From Bali's Peak
    Category: Forbes Life By : Eli Freedman Read : 1399 Date : Thursday, September 05, 2013 - 06:18:12

    Eli Freedman / Forbes Indonesia

    As the sun rises over the horizon framed by Mt. Rinjani's dark silhouette and sets the sky ablaze, it's easy to understand why the Balinese believe that Mt. Agung is the mountain chosen by the gods to be their dwelling. From the lookout point at the summit (the highest place in Bali, at 3,050 meters) it captures a spectacular view of Bali and the neighboring island of Lombok shrouded in pink clouds spreading out before the mountain into the sea. On clear days, one can even see Mt. Merapi hundreds of miles away in Java.

    Mt. Agung is the holiest mountain on Bali, and in every Hindu temple on the island there is a shrine dedicated to Mt. Agung. Bali's “mother” temple, Besakih temple, is located on the slopes of Mt. Agung (and is also the largest Hindu temple on the island, formed as complex of 22 different temples).

    Balinese legend has it that Mt. Agung was created when Lord Shiva took a fragment of the spiritual axis of the universe, the mythical Mt. Meru, and formed Mt. Agung as a smaller replica of Mt. Meru. It is an active volcano, and its last major eruption in 1963 killed 2,000, one of the deadliest eruptions in the last century. Mt. Agung is also the fifth tallest volcano in Indonesia. As the last eruption was half a century ago, climbers now are welcome to trek to the peak. However, a guide is required to lead the way and get the necessary permits, as the trek is sometimes closed due to religious ceremonies being held around the mountain. There are three paths that are normally used to get to the top.

    In order to catch the sunrise at 6:30 am, climbers taking the Besakih route have to start the climb at 11:30 pm. At this time, the temperatures are cooler and the sky is filled with stars, as the mountain's base is far from any pollution. After the guide says his prayers at a small temple that marks the start of the trail, the climbs begins, illuminated by headlamps.

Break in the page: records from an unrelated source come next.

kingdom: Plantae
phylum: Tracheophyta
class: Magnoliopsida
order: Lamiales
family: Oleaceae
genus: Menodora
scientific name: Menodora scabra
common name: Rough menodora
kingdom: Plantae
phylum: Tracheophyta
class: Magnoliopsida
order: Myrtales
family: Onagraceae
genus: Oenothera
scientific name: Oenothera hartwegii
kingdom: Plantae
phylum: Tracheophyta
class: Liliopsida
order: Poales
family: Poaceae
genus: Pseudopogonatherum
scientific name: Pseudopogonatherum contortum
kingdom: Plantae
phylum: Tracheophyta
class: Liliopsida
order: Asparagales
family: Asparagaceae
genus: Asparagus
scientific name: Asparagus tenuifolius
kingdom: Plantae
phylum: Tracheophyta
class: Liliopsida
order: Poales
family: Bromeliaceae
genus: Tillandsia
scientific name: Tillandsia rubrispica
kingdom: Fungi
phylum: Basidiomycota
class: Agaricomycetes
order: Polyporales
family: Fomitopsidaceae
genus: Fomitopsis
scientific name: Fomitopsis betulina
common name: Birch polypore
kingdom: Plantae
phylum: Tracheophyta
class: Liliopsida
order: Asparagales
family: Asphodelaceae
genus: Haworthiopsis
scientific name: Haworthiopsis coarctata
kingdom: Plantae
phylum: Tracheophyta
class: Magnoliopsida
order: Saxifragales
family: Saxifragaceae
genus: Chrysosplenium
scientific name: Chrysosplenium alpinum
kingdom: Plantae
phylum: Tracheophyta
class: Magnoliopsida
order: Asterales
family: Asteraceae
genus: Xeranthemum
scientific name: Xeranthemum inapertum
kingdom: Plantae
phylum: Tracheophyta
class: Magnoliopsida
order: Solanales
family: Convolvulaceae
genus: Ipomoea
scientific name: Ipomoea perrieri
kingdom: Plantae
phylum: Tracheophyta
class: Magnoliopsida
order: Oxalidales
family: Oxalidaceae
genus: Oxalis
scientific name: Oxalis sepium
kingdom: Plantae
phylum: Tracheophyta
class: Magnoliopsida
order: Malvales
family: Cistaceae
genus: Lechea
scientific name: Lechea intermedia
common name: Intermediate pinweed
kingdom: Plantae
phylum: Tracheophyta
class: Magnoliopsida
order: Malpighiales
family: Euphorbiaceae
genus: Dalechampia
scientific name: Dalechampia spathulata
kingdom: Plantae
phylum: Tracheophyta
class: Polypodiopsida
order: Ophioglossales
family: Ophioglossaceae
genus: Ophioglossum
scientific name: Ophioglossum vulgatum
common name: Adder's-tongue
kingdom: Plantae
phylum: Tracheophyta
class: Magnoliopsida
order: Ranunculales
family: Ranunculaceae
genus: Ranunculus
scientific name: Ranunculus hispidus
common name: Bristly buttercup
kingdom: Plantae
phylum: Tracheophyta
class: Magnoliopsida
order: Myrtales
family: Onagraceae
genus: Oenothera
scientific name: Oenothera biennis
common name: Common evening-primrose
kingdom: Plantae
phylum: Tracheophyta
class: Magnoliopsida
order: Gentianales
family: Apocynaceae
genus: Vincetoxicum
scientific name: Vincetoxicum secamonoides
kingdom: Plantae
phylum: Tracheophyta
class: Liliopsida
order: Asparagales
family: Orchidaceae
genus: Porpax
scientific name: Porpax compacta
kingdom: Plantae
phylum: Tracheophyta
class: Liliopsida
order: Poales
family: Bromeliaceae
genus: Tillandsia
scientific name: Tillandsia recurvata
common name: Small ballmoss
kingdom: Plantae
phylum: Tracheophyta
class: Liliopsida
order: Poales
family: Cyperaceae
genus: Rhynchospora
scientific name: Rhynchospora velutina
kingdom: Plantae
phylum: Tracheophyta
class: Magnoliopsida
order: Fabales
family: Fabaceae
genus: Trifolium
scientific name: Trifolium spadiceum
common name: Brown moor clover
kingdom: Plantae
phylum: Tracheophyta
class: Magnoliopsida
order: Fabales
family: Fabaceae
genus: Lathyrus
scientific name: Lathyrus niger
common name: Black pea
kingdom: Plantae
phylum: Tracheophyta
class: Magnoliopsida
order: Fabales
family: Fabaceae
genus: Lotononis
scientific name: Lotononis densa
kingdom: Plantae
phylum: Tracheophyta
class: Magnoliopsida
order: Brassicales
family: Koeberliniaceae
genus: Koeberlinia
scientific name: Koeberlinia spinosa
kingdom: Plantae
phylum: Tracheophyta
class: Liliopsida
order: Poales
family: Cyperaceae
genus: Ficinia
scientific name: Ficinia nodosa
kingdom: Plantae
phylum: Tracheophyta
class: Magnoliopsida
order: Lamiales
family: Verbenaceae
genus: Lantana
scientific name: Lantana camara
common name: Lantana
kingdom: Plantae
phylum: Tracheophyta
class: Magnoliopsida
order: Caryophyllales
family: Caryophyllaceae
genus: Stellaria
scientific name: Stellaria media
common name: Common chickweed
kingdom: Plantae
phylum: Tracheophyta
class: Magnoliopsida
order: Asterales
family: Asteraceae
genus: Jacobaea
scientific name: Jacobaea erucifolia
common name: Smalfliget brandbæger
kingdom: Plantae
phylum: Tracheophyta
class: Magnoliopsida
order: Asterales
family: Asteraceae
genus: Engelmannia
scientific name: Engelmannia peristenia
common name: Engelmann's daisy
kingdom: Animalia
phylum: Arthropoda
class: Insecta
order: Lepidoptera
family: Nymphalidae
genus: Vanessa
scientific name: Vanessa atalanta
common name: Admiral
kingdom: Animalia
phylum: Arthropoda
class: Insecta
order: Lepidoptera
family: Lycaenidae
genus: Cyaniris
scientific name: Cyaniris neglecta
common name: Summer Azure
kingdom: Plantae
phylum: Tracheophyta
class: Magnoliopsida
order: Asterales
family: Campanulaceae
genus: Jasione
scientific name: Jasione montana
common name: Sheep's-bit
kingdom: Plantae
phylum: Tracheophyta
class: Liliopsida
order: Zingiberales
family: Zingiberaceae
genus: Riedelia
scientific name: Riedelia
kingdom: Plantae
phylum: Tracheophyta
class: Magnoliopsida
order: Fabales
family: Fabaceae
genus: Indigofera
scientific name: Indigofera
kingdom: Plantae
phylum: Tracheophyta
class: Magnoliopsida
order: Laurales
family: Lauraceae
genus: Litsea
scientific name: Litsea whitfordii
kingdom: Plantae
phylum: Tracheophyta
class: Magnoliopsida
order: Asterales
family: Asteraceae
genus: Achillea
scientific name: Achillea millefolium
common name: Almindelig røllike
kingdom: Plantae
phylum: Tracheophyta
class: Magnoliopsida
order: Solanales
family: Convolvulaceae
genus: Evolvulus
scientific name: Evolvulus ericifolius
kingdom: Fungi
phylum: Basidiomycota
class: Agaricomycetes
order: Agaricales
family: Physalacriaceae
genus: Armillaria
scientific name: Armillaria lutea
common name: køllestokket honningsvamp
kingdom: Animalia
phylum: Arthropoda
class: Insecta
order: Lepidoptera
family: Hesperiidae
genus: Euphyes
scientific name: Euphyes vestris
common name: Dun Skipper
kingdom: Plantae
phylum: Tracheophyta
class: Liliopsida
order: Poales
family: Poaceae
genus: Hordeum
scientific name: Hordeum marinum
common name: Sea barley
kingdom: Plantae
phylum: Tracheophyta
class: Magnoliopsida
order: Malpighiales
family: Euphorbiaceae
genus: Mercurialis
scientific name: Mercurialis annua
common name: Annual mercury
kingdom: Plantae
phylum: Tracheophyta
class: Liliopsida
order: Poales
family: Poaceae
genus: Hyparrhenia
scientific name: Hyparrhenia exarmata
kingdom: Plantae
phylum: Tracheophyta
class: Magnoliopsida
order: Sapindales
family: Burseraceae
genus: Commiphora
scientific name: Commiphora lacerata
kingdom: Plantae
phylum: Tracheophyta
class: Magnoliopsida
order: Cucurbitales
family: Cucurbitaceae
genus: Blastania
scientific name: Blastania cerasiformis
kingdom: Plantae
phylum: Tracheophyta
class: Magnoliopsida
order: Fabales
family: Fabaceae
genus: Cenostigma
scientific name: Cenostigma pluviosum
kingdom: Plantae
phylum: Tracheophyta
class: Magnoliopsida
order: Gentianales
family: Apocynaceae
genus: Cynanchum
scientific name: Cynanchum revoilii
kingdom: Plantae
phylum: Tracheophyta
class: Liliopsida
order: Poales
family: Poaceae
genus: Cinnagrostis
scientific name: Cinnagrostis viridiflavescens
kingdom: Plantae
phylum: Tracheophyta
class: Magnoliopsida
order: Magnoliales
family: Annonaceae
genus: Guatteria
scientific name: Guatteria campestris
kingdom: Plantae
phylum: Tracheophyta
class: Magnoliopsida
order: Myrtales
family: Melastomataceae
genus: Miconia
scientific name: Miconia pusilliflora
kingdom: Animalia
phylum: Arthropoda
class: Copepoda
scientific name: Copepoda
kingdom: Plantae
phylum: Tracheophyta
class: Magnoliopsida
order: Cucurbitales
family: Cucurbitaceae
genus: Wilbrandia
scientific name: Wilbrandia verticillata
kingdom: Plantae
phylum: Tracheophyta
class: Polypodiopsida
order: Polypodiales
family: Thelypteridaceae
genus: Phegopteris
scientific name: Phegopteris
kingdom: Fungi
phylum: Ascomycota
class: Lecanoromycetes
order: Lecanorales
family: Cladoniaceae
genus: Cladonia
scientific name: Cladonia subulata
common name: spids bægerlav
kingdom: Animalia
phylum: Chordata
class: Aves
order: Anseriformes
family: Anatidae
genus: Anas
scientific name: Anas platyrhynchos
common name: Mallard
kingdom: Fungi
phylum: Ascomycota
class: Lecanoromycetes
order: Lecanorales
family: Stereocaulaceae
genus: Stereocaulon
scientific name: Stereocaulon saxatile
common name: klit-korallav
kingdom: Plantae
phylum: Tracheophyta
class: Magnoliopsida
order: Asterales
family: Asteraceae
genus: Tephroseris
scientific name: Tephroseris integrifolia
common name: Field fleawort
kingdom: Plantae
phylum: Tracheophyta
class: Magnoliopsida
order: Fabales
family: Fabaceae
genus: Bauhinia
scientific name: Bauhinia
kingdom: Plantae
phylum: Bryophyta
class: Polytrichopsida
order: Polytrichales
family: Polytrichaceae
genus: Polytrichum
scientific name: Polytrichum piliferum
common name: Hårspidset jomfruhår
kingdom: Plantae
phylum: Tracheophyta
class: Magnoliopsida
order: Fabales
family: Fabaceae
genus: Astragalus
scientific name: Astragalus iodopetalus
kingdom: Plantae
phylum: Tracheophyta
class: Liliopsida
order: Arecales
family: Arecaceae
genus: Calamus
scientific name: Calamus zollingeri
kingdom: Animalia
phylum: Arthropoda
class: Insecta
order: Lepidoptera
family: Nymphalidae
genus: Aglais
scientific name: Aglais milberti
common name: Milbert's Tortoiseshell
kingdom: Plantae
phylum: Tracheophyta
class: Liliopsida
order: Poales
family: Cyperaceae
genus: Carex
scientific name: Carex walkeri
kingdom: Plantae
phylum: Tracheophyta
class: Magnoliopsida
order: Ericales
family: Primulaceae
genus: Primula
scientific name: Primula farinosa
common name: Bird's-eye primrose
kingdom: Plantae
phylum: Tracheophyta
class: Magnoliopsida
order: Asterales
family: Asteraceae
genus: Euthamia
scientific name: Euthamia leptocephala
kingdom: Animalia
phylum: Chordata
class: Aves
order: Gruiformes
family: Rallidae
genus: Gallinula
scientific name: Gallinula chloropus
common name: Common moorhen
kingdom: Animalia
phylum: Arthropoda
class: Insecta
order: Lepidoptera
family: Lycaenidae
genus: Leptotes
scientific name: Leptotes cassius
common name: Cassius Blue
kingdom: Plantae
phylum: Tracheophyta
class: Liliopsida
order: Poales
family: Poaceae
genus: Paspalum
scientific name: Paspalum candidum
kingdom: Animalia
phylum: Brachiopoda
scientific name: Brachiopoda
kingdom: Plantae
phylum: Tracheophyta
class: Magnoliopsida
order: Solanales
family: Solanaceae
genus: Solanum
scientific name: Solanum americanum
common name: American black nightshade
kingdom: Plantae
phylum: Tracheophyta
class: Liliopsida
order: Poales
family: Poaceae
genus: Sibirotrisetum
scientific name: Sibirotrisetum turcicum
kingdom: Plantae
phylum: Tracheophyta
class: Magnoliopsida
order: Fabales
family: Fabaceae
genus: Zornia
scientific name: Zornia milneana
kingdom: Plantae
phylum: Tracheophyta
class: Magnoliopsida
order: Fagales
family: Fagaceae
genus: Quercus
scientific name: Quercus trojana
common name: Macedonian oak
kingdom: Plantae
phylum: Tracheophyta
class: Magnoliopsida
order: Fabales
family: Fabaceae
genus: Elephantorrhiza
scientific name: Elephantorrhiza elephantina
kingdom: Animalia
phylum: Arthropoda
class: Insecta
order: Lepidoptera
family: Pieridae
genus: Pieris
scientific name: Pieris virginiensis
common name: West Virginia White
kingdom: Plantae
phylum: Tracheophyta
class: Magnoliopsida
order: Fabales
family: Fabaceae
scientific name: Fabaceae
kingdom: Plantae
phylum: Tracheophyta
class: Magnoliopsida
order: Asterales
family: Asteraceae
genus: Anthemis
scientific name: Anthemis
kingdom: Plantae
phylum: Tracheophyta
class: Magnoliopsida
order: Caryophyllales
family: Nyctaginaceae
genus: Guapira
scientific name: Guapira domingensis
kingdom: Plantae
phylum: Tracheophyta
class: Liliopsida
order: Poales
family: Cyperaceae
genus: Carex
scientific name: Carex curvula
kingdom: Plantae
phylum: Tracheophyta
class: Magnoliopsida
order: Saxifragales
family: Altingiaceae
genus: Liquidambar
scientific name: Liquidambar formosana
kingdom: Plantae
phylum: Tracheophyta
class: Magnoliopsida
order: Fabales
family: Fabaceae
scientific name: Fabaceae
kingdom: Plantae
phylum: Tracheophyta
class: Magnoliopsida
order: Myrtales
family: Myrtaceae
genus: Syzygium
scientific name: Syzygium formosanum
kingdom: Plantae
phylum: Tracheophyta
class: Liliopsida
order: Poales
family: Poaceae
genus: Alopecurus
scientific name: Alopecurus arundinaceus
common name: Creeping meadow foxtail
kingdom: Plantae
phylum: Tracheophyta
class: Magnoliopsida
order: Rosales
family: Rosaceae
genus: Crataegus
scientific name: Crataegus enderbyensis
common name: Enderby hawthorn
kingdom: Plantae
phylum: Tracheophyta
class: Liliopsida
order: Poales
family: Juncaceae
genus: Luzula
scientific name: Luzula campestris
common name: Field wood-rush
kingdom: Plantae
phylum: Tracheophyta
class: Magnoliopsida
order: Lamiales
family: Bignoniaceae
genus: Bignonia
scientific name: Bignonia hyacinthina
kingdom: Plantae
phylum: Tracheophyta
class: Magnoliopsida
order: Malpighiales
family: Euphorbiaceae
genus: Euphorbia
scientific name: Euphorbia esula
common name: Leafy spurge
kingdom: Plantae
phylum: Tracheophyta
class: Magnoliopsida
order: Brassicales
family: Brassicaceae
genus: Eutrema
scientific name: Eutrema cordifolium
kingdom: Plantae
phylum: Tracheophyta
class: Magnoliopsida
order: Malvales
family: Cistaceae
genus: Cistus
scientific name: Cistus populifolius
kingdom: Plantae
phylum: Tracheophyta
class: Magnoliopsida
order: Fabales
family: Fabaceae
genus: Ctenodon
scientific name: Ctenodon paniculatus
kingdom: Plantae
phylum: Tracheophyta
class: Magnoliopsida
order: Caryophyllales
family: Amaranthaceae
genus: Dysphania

    The trail starts in the forest. At first the trail slopes gently upward, until it starts to follow various ridges that rise up higher and higher. In many places the roots of large trees have grown over the trail creating the illusion that one isn't mountain climbing, but instead climbing a staircase created by the roots.  Even though the summit is invisible in the dark, one can feel its constant presence hovering over the jungle. Eventually the trees start to shrink and the forest thins until, about two hours from the peak, one hits the timberline.  

    The last part of the climb becomes less of a hike and more of a scramble over large volcanic rocks, evidence of the mountain's violent history. Out of the jungle, on the bare stony slope, the silence is broken only by the clatter of stones underfoot. As one moves closer to the top, clouds move in at lower levels hugging the sides of the mountain, creating an illusion of being separated from the earth below. The multitude of stars above also seem to become more clear.